The foundation of the idea was solid: after all, Apple has found great success in opening up its other platforms to apps. And it’s not that it did any harm in letting developers create apps for tvOS; maybe at some point in the future there will be a killer app. But for the moment, tvOS remains a niche platform.
But that assumption that apps would be a big thing on Apple TV also led Apple to make some other miscalculations. For example, the company continues to offer the Apple TV in two models: a 32GB model for $149 and a 64GB model for $199. The company seemed to think that it could offer the same differentiation between models as it did with the iPhone or the iPad. The company’s explainer says that you should choose the 64GB configuration if “you plan to download and use lots of apps and games,” but given how flat the app and game market fell, it’s become pretty clear that 32GB is more than enough for most people. (As it turns out, there’s actually no easy way to check your total storage on an Apple TV, but I went through and added up all my third-party apps and got...under 400MB. Or about half a gigabyte.)

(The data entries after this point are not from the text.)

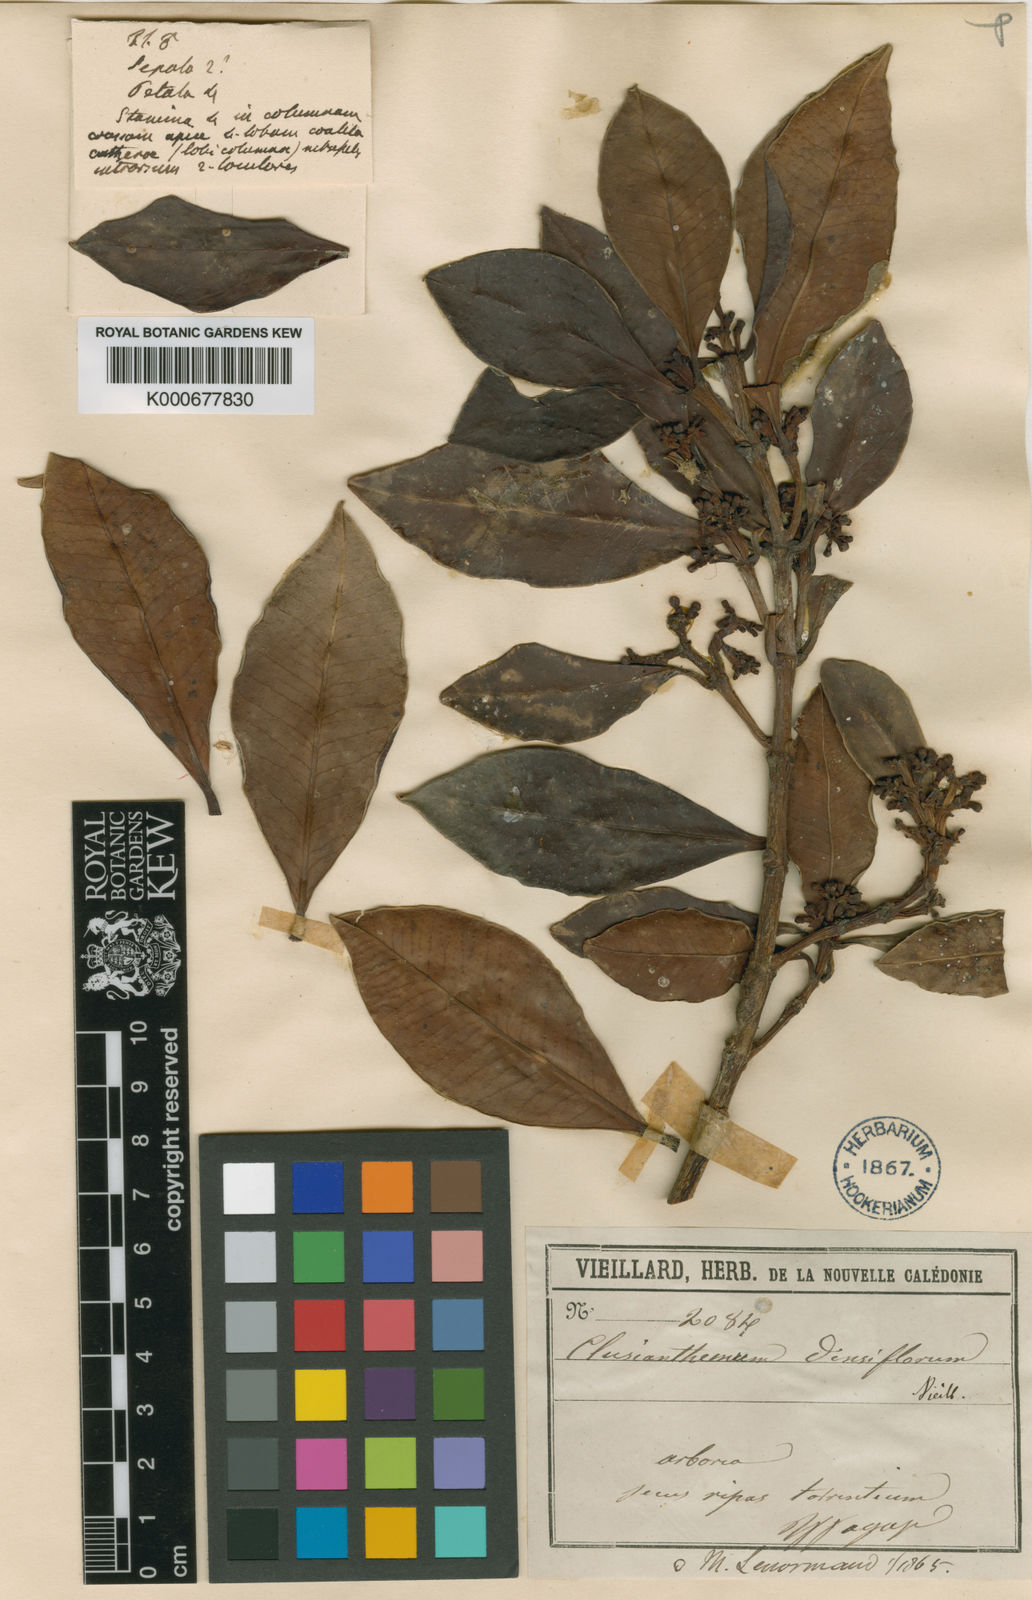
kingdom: Plantae
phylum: Tracheophyta
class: Magnoliopsida
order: Malpighiales
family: Clusiaceae
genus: Garcinia
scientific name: Garcinia densiflora
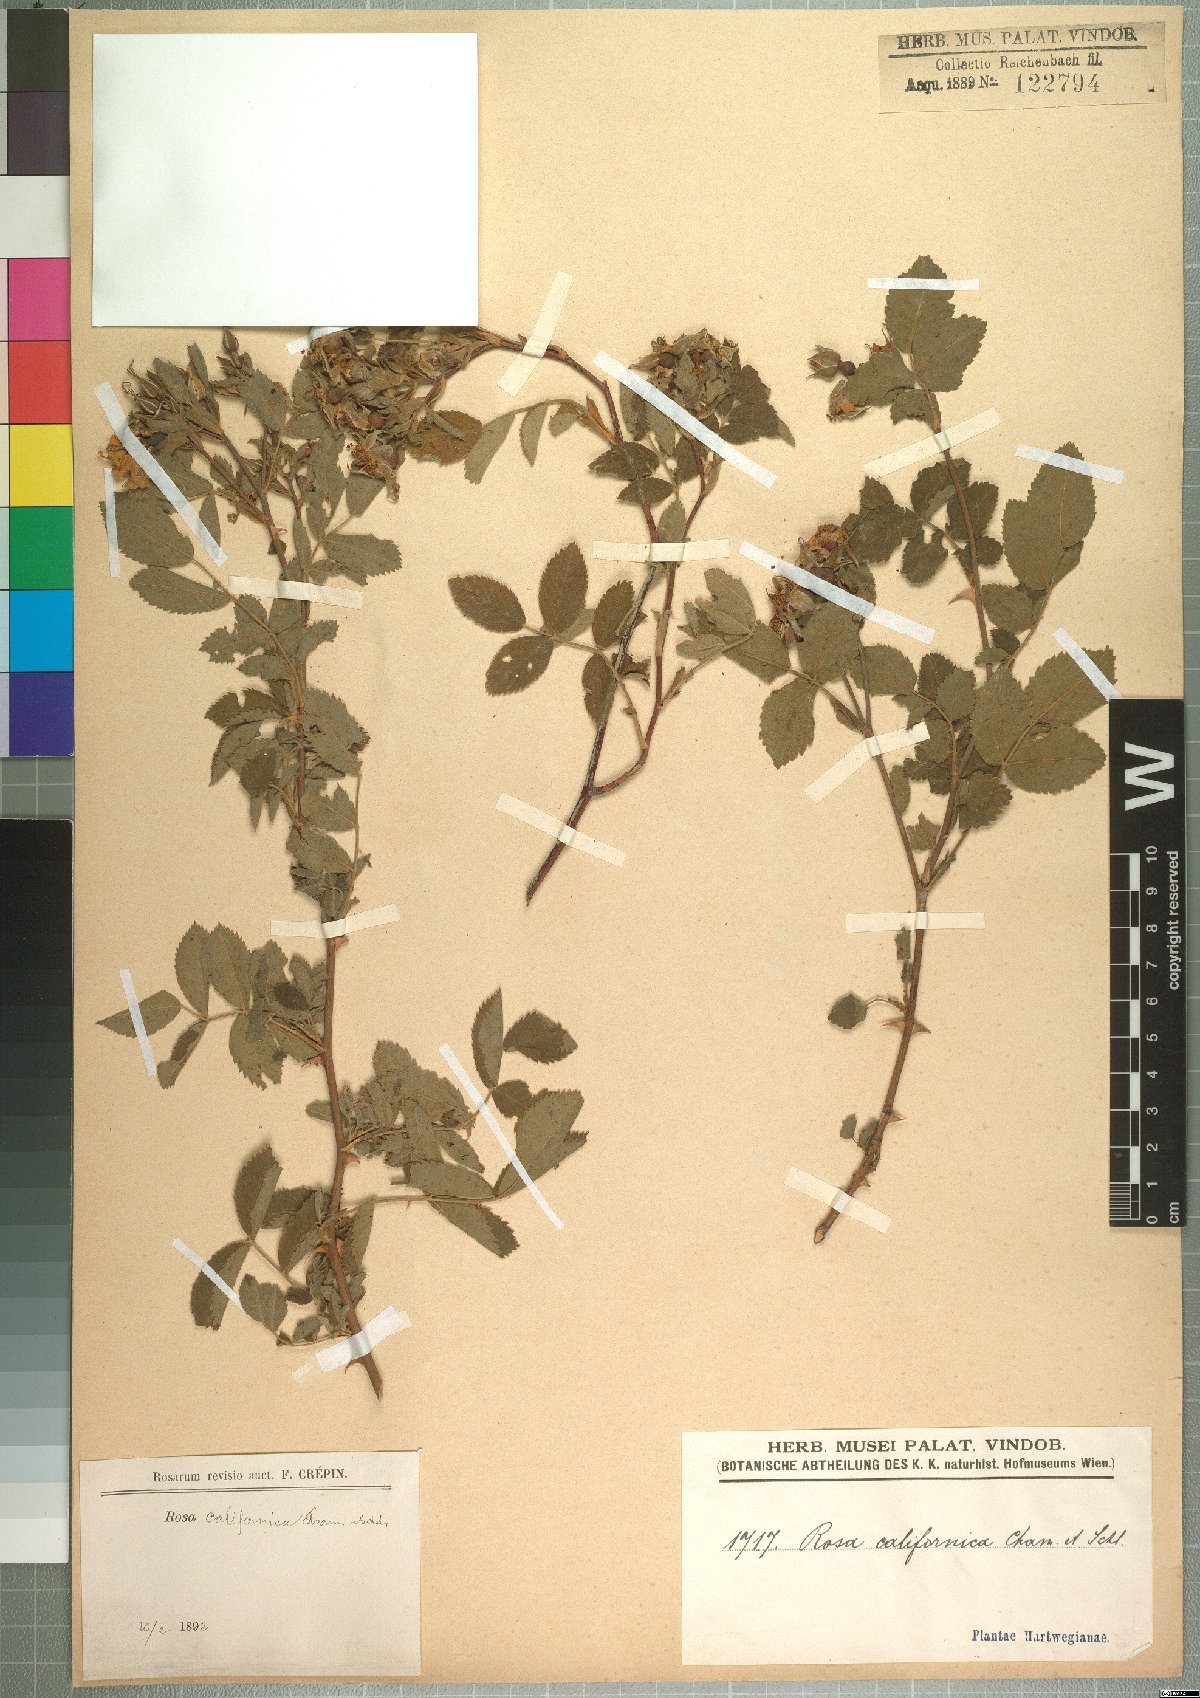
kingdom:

The increase in flash storage on the device also helped raise the price well beyond the price of competing devices. The most current version of Amazon’s Fire TV goes for $90; Roku’s most expensive set-top box, which offers 4K and HDR, costs $110. Certainly, there are advantages to buying into Apple’s ecosystem, but as the owner of a still perfectly functional first-generation Fire TV, I’d have trouble articulating $60 worth of benefits.
That price difference was compounded by the other major “feature” of the fourth-generation Apple TV: the Siri Remote. As always with Apple, it’s hard to isolate just how much any particular components cost, but replacing a Siri Remote carries a hefty $79 price tag—and given that it’s easy to lose the slim remote in your couch cushions or break its glass touchscreen, that’s quite a possibility. And while the Siri Remote does have some good qualities—I like the multi-touch pad when it comes to scrubbing through videos—it’s just as often a frustration. I’ve ended up using my Harmony universal remote and rarely miss Apple’s own offering.
So, where to go from here? I’m skeptical we’ll see any major changes to the Apple TV line this fall, but what I’m hoping for is this: a return to a lower cost Apple TV, somewhere in the $70-$99 range, with a modicum of storage, and perhaps a traditional remote with buttons. Instead of building Siri functionality into the remote, the Apple TV should have built-in mics that support “Hey Siri” (or, if you prefer to avoid collisions, “Hey Apple TV”). The Amazon Echo, Google Home, and yes, HomePod, have proved that both technology and people can handle this kind of functionality. If you prefer the Siri Remote, no problem: just buy it as an add-on.
Let’s be frank: the amazing success of iOS apps is not going to be repeated on the Apple TV. The fact that we already have portable powerful devices that we can take with us anywhere means that we don’t need that same functionality on a device tied to one room of our house. People don’t want to read Twitter on their TV, or make their shopping list, or even order pizza. What they do want is a smart, fast, high-quality way to watch video content.
Mono-tasking devices have fallen out of style, but I think there’s a strong argument for designing to a single goal when the context is limited, as it is with the TV. The model for the living room isn’t the do-everything nature of the iPhone or iPad, but the focus of the original iPod. Do one thing, but do it extremely well.